Material provided:
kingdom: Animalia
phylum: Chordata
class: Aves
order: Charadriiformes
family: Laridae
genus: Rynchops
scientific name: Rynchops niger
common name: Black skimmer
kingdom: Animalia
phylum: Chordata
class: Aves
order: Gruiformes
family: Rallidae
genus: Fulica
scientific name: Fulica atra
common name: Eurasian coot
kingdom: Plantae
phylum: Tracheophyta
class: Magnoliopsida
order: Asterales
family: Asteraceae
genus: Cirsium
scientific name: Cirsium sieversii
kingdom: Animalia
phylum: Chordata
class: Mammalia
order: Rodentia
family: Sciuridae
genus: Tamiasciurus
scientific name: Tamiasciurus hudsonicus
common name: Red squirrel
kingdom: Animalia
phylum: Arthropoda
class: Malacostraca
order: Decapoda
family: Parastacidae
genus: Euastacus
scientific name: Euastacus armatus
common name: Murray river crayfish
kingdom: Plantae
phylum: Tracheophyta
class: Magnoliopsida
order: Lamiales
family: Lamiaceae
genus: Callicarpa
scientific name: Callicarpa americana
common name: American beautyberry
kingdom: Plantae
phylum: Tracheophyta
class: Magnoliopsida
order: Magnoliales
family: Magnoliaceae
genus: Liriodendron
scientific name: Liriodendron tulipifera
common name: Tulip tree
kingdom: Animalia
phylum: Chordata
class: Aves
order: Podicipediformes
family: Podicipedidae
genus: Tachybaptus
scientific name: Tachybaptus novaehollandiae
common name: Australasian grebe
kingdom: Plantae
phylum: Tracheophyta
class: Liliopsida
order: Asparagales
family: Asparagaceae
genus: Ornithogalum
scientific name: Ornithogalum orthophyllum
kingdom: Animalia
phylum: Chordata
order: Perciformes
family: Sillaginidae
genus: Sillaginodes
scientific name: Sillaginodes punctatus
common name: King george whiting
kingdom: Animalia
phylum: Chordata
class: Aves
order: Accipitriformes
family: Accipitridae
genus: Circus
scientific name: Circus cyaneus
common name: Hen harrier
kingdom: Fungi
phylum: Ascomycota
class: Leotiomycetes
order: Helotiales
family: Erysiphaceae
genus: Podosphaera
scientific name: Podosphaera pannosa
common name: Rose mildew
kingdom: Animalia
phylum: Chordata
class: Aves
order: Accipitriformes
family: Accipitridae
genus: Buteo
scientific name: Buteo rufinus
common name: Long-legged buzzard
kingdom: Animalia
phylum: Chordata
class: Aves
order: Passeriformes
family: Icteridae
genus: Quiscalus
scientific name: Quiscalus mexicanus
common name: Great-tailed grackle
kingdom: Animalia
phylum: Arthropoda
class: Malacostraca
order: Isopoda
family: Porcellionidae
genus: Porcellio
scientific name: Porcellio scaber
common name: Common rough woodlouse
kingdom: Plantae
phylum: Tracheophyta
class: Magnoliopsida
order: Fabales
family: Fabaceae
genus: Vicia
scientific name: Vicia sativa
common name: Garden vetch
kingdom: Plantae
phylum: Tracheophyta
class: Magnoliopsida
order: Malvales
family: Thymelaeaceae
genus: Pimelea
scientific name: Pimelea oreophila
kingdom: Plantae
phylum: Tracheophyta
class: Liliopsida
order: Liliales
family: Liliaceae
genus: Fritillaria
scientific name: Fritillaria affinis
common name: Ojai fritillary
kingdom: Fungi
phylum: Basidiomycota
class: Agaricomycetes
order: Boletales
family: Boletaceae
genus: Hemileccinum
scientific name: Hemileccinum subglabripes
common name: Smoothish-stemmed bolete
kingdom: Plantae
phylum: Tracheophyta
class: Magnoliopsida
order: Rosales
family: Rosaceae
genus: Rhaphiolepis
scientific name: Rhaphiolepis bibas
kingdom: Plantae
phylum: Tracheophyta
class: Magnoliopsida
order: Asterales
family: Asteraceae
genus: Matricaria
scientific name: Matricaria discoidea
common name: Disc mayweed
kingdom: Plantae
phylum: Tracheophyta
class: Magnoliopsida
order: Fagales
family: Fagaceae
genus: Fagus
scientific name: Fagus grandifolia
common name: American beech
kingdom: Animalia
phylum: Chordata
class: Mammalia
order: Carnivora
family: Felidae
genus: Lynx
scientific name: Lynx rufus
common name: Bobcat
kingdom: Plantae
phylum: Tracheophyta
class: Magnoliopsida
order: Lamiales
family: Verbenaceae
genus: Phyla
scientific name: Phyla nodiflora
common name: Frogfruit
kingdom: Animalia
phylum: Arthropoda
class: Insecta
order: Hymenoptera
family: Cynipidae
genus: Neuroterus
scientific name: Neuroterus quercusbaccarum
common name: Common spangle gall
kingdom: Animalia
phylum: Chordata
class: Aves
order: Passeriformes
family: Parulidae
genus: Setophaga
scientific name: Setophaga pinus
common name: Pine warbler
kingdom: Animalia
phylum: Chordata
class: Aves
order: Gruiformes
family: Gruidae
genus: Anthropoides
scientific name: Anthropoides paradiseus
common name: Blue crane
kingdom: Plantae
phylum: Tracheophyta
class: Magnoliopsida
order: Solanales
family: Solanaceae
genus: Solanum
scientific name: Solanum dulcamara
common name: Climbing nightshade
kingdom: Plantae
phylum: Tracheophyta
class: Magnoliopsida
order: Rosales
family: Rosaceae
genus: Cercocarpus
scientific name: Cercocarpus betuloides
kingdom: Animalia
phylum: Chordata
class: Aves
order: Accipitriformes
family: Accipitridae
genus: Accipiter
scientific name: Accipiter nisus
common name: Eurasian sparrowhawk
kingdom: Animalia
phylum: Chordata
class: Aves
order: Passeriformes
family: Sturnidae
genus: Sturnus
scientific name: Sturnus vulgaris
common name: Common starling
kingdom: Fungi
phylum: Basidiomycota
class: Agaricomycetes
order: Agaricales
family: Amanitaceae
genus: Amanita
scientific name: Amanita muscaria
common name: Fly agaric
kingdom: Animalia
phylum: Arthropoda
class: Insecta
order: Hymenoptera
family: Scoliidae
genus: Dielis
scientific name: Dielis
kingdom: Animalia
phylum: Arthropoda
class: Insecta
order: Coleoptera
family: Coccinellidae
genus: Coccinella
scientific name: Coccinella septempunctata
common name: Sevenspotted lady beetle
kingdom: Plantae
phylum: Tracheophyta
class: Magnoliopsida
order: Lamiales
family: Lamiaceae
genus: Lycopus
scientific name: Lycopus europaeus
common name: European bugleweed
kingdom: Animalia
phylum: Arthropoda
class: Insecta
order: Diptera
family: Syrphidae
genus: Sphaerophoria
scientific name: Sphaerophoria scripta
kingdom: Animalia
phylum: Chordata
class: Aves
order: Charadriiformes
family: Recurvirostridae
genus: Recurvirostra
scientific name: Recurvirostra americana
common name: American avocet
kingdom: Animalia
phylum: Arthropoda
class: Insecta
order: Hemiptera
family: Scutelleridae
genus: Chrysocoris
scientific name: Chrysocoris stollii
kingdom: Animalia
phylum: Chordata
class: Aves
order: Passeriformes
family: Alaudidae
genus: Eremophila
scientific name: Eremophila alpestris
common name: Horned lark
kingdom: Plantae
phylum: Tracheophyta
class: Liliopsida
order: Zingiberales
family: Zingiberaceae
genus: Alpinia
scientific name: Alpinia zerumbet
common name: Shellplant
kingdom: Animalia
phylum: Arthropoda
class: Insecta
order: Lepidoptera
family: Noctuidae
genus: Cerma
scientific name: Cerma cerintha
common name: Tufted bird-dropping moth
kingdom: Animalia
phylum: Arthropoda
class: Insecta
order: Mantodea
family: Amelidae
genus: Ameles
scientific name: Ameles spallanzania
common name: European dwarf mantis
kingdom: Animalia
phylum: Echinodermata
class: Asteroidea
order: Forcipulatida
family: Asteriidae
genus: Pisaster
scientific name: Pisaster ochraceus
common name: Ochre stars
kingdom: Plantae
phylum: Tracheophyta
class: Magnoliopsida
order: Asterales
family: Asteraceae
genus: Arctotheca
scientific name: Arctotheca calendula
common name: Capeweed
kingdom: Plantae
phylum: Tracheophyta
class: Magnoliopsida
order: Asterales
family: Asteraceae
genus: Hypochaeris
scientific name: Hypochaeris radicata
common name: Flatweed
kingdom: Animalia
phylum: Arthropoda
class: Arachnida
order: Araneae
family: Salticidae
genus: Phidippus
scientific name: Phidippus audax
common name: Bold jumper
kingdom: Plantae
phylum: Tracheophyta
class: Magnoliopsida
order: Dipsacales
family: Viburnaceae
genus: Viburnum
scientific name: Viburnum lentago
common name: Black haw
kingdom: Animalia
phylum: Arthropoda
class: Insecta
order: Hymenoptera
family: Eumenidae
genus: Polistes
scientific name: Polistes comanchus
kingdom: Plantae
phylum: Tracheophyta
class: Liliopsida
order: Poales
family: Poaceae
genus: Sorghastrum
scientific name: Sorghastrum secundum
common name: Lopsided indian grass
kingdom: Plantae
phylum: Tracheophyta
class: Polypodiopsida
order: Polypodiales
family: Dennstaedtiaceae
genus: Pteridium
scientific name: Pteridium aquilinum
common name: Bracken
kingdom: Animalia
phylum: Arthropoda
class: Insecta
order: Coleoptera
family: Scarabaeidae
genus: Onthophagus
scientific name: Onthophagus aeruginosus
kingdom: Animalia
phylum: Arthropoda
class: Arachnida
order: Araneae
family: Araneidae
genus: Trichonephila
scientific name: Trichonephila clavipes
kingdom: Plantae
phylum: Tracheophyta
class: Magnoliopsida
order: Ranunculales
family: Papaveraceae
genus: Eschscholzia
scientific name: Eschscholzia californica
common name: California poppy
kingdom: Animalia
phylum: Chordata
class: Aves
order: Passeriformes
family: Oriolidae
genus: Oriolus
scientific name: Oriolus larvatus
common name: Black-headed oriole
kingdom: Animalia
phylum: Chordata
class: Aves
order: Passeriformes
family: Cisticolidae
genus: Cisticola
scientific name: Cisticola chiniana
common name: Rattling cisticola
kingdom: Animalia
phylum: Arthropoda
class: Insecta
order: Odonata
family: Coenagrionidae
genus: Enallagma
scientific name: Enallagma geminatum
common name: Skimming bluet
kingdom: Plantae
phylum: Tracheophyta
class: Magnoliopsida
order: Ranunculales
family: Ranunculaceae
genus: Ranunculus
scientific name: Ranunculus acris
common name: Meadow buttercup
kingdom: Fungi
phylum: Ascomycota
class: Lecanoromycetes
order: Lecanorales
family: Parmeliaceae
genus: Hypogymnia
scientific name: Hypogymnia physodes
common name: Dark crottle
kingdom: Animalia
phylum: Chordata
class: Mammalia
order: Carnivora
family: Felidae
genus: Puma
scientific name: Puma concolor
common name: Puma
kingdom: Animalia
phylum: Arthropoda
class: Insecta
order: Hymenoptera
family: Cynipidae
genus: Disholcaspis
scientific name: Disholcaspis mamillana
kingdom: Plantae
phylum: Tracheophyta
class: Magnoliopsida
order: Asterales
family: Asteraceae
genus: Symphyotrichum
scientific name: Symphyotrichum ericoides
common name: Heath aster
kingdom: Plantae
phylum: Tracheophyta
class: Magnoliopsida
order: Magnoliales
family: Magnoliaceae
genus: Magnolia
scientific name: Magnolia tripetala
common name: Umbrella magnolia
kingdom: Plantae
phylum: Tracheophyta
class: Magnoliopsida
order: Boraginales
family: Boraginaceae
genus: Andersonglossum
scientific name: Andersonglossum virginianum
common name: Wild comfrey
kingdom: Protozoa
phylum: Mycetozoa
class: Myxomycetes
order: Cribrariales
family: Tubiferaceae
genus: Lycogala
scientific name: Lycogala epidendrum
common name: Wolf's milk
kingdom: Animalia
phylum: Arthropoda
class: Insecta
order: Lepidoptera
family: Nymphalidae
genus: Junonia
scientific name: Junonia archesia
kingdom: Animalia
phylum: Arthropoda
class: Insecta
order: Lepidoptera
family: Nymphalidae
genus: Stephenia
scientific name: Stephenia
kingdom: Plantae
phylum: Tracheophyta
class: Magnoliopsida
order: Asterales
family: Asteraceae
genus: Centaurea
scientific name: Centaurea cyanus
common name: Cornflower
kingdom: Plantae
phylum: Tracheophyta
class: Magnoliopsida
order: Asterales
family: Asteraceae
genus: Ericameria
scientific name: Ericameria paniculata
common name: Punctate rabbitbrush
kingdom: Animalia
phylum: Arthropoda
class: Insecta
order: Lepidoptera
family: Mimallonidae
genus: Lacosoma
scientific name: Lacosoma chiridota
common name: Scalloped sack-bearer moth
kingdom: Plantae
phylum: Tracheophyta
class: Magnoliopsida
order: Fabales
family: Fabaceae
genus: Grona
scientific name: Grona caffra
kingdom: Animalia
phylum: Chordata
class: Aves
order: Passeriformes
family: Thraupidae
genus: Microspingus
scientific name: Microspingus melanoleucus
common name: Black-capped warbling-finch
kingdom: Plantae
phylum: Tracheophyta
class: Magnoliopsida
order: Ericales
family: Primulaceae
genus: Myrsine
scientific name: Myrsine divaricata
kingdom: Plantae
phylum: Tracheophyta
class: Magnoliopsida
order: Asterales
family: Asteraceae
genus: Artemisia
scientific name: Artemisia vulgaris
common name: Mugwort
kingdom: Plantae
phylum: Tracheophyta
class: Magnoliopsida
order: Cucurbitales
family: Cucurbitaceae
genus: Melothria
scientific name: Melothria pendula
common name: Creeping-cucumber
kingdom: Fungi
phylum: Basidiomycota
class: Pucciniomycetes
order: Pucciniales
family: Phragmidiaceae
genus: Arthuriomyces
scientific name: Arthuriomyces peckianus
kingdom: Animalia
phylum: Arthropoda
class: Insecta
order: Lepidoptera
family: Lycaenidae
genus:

Objective: Starting with the first line of the rows and stopping after the line that has "genus: Fulica", change each "phylum" to "division". Give those lines back with nothing else altered.

Solution:
kingdom: Animalia
division: Chordata
class: Aves
order: Charadriiformes
family: Laridae
genus: Rynchops
scientific name: Rynchops niger
common name: Black skimmer
kingdom: Animalia
division: Chordata
class: Aves
order: Gruiformes
family: Rallidae
genus: Fulica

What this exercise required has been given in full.